**Exercise 1:**
Give only the number of lines in the rows below that contain the string "sketchPlane", matching case exactly.

**Extract:**
========================================
# Anyone built a greenhouse?



## DesertRatTom (Jul 3, 2012)

My wife is lobbying for a greenhouse. We had a pile of dirt that got leveled out behind the garage with just about the right space for a 10 x 10 greenhouse. Water is available there, and there is some drainage. I ran across some of the clear plastic sheets for light transmission at HD, but I'm wondering what else I need to put in there. I can also feed some power in there for a small heater. Open to anyone who can suggest ways to build it and make it really work. During summer, I will add shade cloth to cut down the heat and light so we don't wind up with pre-cooked veggies. Anyone have a plan? I'm likely to use redwood for the construction because things get wet and muddy in a greenhouse.


----------



## JOAT (Apr 9, 2010)

Never made one, but did a lot of research on them, years ago. You would be amazed at some of the things I studied. Hint, do not EVER read a book on Forensic Pathology, they have pictures, lots of pictures, and about half of them in color. Did you know they have green houses in the Philippines? They are open on each end, and the reason they are built is to keep the rain from destroying tomatoes. There are plenty of plans on-line on making one, some better than others. I vent on one or both ends, especially with a fan should keep heat down. Personally, I would go with a hydroponic setup, instructions also on-line, or grow in pots, or in troughs, to save water. I have a book stuck away on Greenhouses World wide. Some plants do not grow so great in greenhouses, if I recall right. I do recall the Russians bitched about their salads, because (I think) lettuce did not grow well, so all they had in their salads was cucumbers and lettuce, something wasn't available for their salads anyway. You could even grow inside, with proper lighting. I believe it was that book that said a 4 foot square hydroponic setup could keep a family of 4 in fresh veggies year round - that would be with a number of tiers. I saw a lot of greenhouses in turkey. The poorer people made them out of scrap wood, and scrap plastic. Don't know how they had them set up inside, but do know they grew flowers for sale in them year round. Actually, from what you said, I think you seem to have a handle on making one. As for the inside, if you can't come up with an idea on that, I'd advise doing a bit of research on-line on greenhouse, and how they are inside. I've not looked, but they should have something. You would probably want drip irrigation rather than hydroponics. Easier to set up, cheaper, and you can pretty well regulate the drip rate. That is what the Israelis use, and they can grow strawberries in the desert, with minimum water. Take pictures. If it were me, I'd likely experiment with a dew catcher for the water. As long as you get dew that is, and I believe you do.
========================================
**Records supplied:**

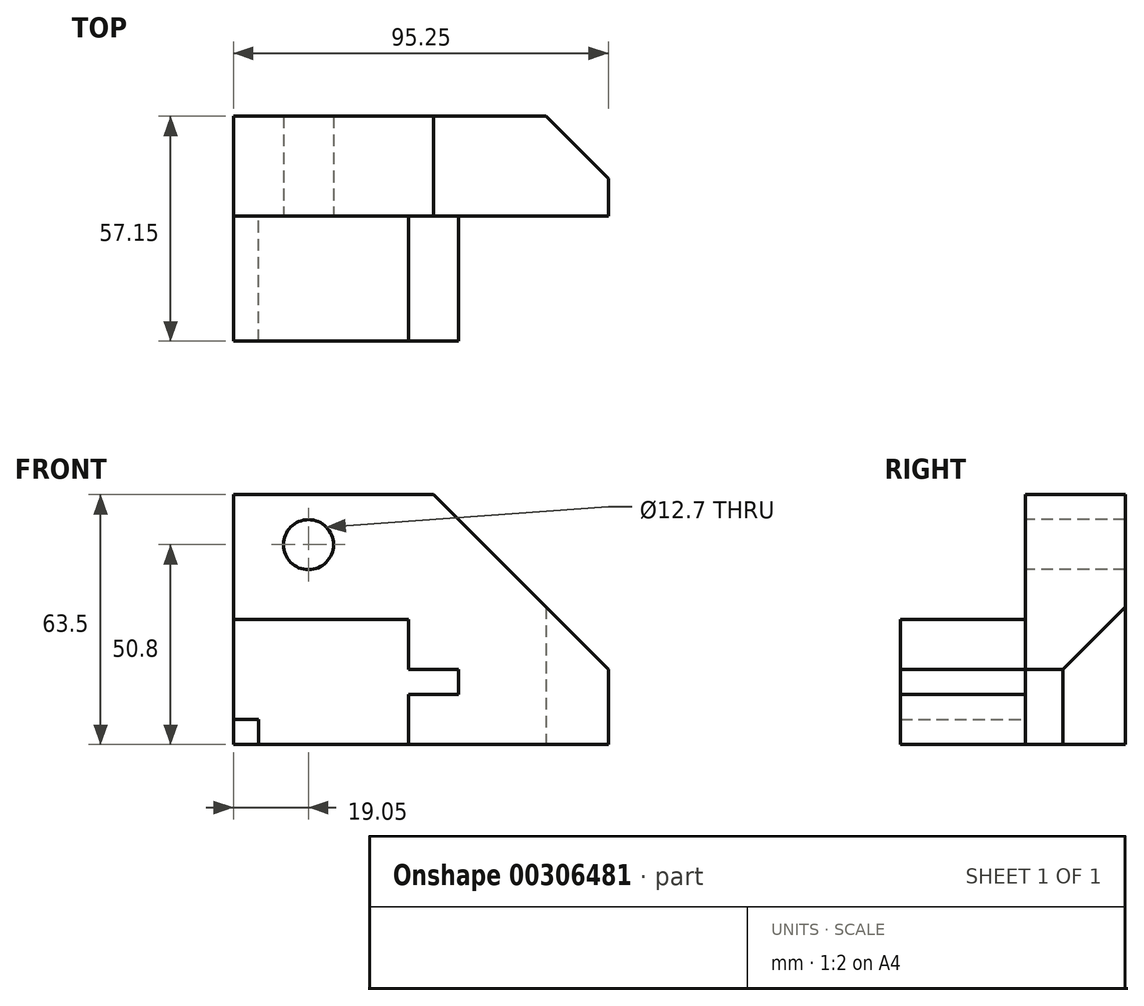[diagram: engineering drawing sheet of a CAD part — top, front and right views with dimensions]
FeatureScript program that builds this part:
annotation { "Feature Type Name" : "Feature", "Feature Type Description" : "" }
export const myFeature = defineFeature(function(context is Context, id is Id, definition is map)
    precondition{}
    {
        {
            var Q0;
            Q0=qCreatedBy(makeId("Front.planeOp"),FACE);
            var sketch = newSketch(context, id + "F0", { "sketchPlane" : qUnion([Q0])});
            skLineSegment(sketch, "E0", {"start": v(0, 0) * mm, "end": v(0, 63.5) * mm});
            skLineSegment(sketch, "E1", {"start": v(0, 63.5) * mm, "end": v(95.25, 63.5) * mm});
            skLineSegment(sketch, "E2", {"start": v(95.25, 63.5) * mm, "end": v(95.25, 0) * mm});
            skLineSegment(sketch, "E3", {"start": v(95.25, 0) * mm, "end": v(0, 0) * mm});
            skSolve(sketch);
        }
        {
            var Q0;
            Q0 = qSketchRegion(id + "F0", true);
            extrude(context, id + "F1", {"entities" : qUnion([Q0]), "depth" : 25.4 * mm});
        }
        {
            var Q0;
            Q0=makeQuery(id+"F1.opExtrude","CAP_FACE",FACE,{"disambiguationData":[OSD([sQuery(id+"F0.wireOp",EDGE,"E0"),sQuery(id+"F0.wireOp",EDGE,"E1"),sQuery(id+"F0.wireOp",EDGE,"E2"),sQuery(id+"F0.wireOp",EDGE,"E3")])],"isStart":false});
            var sketch = newSketch(context, id + "F2", { "sketchPlane" : qUnion([Q0])});
            skLineSegment(sketch, "E4", {"start": v(50.8, 63.5) * mm, "end": v(95.25, 19.05) * mm});
            skLineSegment(sketch, "E5", {"start": v(95.25, 19.05) * mm, "end": v(95.25, 63.5) * mm});
            skLineSegment(sketch, "E6", {"start": v(95.25, 63.5) * mm, "end": v(50.8, 63.5) * mm});
            skSolve(sketch);
        }
        {
            var Q0;
            Q0=makeQuery(id+"F2.imprint","IMPRINT",FACE,{"disambiguationData":[TD([[makeQuery(id+"F2.imprint","IMPRINT",EDGE,{"derivedFrom":sQuery(id+"F2.wireOp",EDGE,"E4")}),1.0]])]});
            extrude(context, id + "F3", {"entities" : qUnion([Q0]), "operationType" : NewBodyOperationType.REMOVE, "endBound" : BoundingType.THROUGH_ALL, "oppositeDirection" : true, "depth" : 25.4 * mm});
        }
        {
            var Q0;
            Q0=makeQuery(id+"F1.opExtrude","SWEPT_FACE",FACE,{"disambiguationData":[OSD([sQuery(id+"F0.wireOp",EDGE,"E3")])]});
            var sketch = newSketch(context, id + "F4", { "sketchPlane" : qUnion([Q0])});
            skLineSegment(sketch, "E7", {"start": v(95.25, 15.88) * mm, "end": v(79.37, 0) * mm});
            skLineSegment(sketch, "E8", {"start": v(79.37, 0) * mm, "end": v(95.25, 0) * mm});
            skLineSegment(sketch, "E9", {"start": v(95.25, 0) * mm, "end": v(95.25, 15.88) * mm});
            skSolve(sketch);
        }
        {
            var Q0;
            Q0=makeQuery(id+"F4.imprint","IMPRINT",FACE,{"disambiguationData":[TD([[makeQuery(id+"F4.imprint","IMPRINT",EDGE,{"derivedFrom":sQuery(id+"F4.wireOp",EDGE,"E7")}),1.0]])]});
            extrude(context, id + "F5", {"entities" : qUnion([Q0]), "operationType" : NewBodyOperationType.REMOVE, "endBound" : BoundingType.THROUGH_ALL, "oppositeDirection" : true, "depth" : 25.4 * mm});
        }
        {
            var Q0;
            Q0=makeQuery(id+"F1.opExtrude","CAP_FACE",FACE,{"disambiguationData":[OSD([sQuery(id+"F0.wireOp",EDGE,"E0"),sQuery(id+"F0.wireOp",EDGE,"E1"),sQuery(id+"F0.wireOp",EDGE,"E2"),sQuery(id+"F0.wireOp",EDGE,"E3")])],"isStart":false});
            var sketch = newSketch(context, id + "F6", { "sketchPlane" : qUnion([Q0])});
            skCircle(sketch, "E10", {"center": v(19.05, 50.8) * mm, "radius": 6.35 * mm});
            skSolve(sketch);
        }
        {
            var Q0;
            Q0 = qSketchRegion(id + "F6", true);
            extrude(context, id + "F7", {"entities" : qUnion([Q0]), "operationType" : NewBodyOperationType.REMOVE, "endBound" : BoundingType.THROUGH_ALL, "oppositeDirection" : true, "depth" : 25.4 * mm});
        }
        {
            var Q0;
            Q0=makeQuery(id+"F1.opExtrude","CAP_FACE",FACE,{"disambiguationData":[OSD([sQuery(id+"F0.wireOp",EDGE,"E0"),sQuery(id+"F0.wireOp",EDGE,"E1"),sQuery(id+"F0.wireOp",EDGE,"E2"),sQuery(id+"F0.wireOp",EDGE,"E3")])],"isStart":false});
            var sketch = newSketch(context, id + "F8", { "sketchPlane" : qUnion([Q0])});
            skLineSegment(sketch, "E11", {"start": v(0, 6.35) * mm, "end": v(0, 31.75) * mm});
            skLineSegment(sketch, "E12", {"start": v(0, 31.75) * mm, "end": v(44.45, 31.75) * mm});
            skLineSegment(sketch, "E13", {"start": v(44.45, 31.75) * mm, "end": v(44.45, 19.05) * mm});
            skLineSegment(sketch, "E14", {"start": v(44.45, 19.05) * mm, "end": v(57.15, 19.05) * mm});
            skLineSegment(sketch, "E15", {"start": v(57.15, 19.05) * mm, "end": v(57.15, 12.7) * mm});
            skLineSegment(sketch, "E16", {"start": v(57.15, 12.7) * mm, "end": v(44.45, 12.7) * mm});
            skLineSegment(sketch, "E17", {"start": v(44.45, 12.7) * mm, "end": v(44.45, 0) * mm});
            skLineSegment(sketch, "E18", {"start": v(44.45, 0) * mm, "end": v(6.35, 0) * mm});
            skLineSegment(sketch, "E19", {"start": v(6.35, 0) * mm, "end": v(6.35, 6.35) * mm});
            skLineSegment(sketch, "E20", {"start": v(6.35, 6.35) * mm, "end": v(0, 6.35) * mm});
            skSolve(sketch);
        }
        {
            var Q0;
            Q0 = qSketchRegion(id + "F8", true);
            extrude(context, id + "F9", {"entities" : qUnion([Q0]), "operationType" : NewBodyOperationType.ADD, "depth" : 31.75 * mm});
        }
    });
========================================
**Exercise 2:**
Repeat the greenhouse thread above word for word, from start to finish.

**Full solution 1:**
5

**Full solution 2:**
# Anyone built a greenhouse?



## DesertRatTom (Jul 3, 2012)

My wife is lobbying for a greenhouse. We had a pile of dirt that got leveled out behind the garage with just about the right space for a 10 x 10 greenhouse. Water is available there, and there is some drainage. I ran across some of the clear plastic sheets for light transmission at HD, but I'm wondering what else I need to put in there. I can also feed some power in there for a small heater. Open to anyone who can suggest ways to build it and make it really work. During summer, I will add shade cloth to cut down the heat and light so we don't wind up with pre-cooked veggies. Anyone have a plan? I'm likely to use redwood for the construction because things get wet and muddy in a greenhouse.


----------



## JOAT (Apr 9, 2010)

Never made one, but did a lot of research on them, years ago. You would be amazed at some of the things I studied. Hint, do not EVER read a book on Forensic Pathology, they have pictures, lots of pictures, and about half of them in color. Did you know they have green houses in the Philippines? They are open on each end, and the reason they are built is to keep the rain from destroying tomatoes. There are plenty of plans on-line on making one, some better than others. I vent on one or both ends, especially with a fan should keep heat down. Personally, I would go with a hydroponic setup, instructions also on-line, or grow in pots, or in troughs, to save water. I have a book stuck away on Greenhouses World wide. Some plants do not grow so great in greenhouses, if I recall right. I do recall the Russians bitched about their salads, because (I think) lettuce did not grow well, so all they had in their salads was cucumbers and lettuce, something wasn't available for their salads anyway. You could even grow inside, with proper lighting. I believe it was that book that said a 4 foot square hydroponic setup could keep a family of 4 in fresh veggies year round - that would be with a number of tiers. I saw a lot of greenhouses in turkey. The poorer people made them out of scrap wood, and scrap plastic. Don't know how they had them set up inside, but do know they grew flowers for sale in them year round. Actually, from what you said, I think you seem to have a handle on making one. As for the inside, if you can't come up with an idea on that, I'd advise doing a bit of research on-line on greenhouse, and how they are inside. I've not looked, but they should have something. You would probably want drip irrigation rather than hydroponics. Easier to set up, cheaper, and you can pretty well regulate the drip rate. That is what the Israelis use, and they can grow strawberries in the desert, with minimum water. Take pictures. If it were me, I'd likely experiment with a dew catcher for the water. As long as you get dew that is, and I believe you do.